Après un plan Retour vers l’agriculture (Reva) et une Grande Offensive agricole pour la nourriture et l’abondance, la récolte d’arachide demeure ballottée au gré de la météo, et le pays importe toujours les quatre cinquièmes de sa consommation de riz. La moitié de la population vit en dessous du seuil de pauvreté et le pays se classe 155e sur 187 dans le Rapport mondial 2011 sur le développement humain des Nations unies. Shanta Devarajan diagnostique trois problèmes : « Il existe au Sénégal trop d’oligopoles qui empêchent la concurrence, notamment dans les produits alimentaires. L’inexistence d’un marché foncier nuit au décollage de l’agriculture. Les subventions aux infrastructures comme l’électricité ou le chemin de fer pèsent lourd sur le budget de l’État sans pour autant aider les plus pauvres. »
L’énergie est devenue un véritable casse-tête, tant les gouvernements successifs ont eu peur de déclencher des émeutes en la faisant payer un prix se rapprochant de la réalité. Obligé de combler les pertes de la Société nationale d’électricité du Sénégal (Senelec), dont le manque de moyens provoque des coupures de courant insupportables, le pouvoir a été contraint d’aggraver le déficit budgétaire en accordant des subventions, amputant de 2 points la croissance du pays, tandis que 76 % des entreprises se sont dotées d’un groupe électrogène.
Derniers chiffres connus : les subventions à l’énergie s’élèveront cette année à 150 milliards de F CFA, alors qu’elles avaient été budgétisées pour 40 milliards… Quand les pouvoirs publics réserveront-ils ces largesses aux plus nécessiteux, au lieu d’en faire profiter aussi les classes aisées ?
« Le Sénégal, c’est une grosse tête avec un corps frêle », déplore avec raison le socialiste Ousmane Tanor Dieng.

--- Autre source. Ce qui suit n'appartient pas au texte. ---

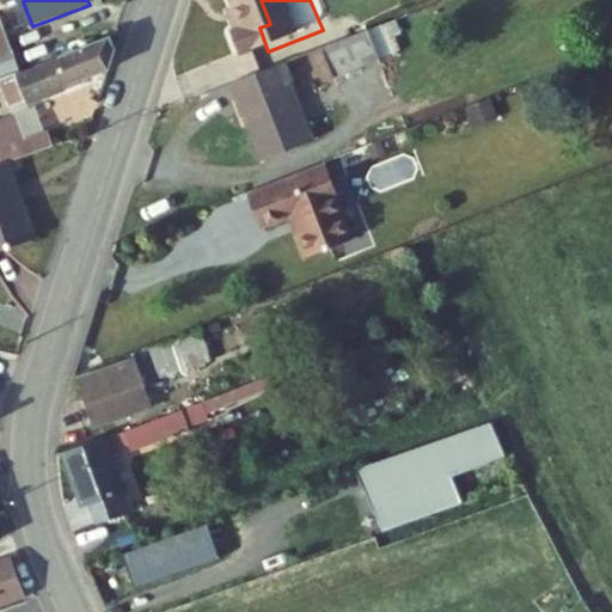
[(1,18),(0,18),(0,59),(14,54),(1,18)]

Dakar concentre un quart de la population du pays, mais s’adjuge 56 % des dépenses publiques. Quand mettra-t-on fin à cette iniquité, qui a pour conséquence d’accélérer l’exode rural ? Car, comme le souligne Ludovic Subran, chef économiste de l’assureur Euler Hermes, « il est difficile de faire de la croissance avec une démographie urbaine qui s’accroît de façon exponentielle et suscite une formidable demande en éducation, santé et énergie ».
Pas de croissance non plus si le secteur privé ne décolle pas. Or le Sénégal conserve, selon Ludovic Subran, « un environnement des affaires médiocre en raison des lourdeurs des procédures pour créer une entreprise ». Il faut par exemple compter deux cent dix jours pour obtenir un permis de construire.
La « République exemplaire » voulue par Macky Sall devra, aussi, se montrer très, très persévérante dans les réformes et les changements de comportements.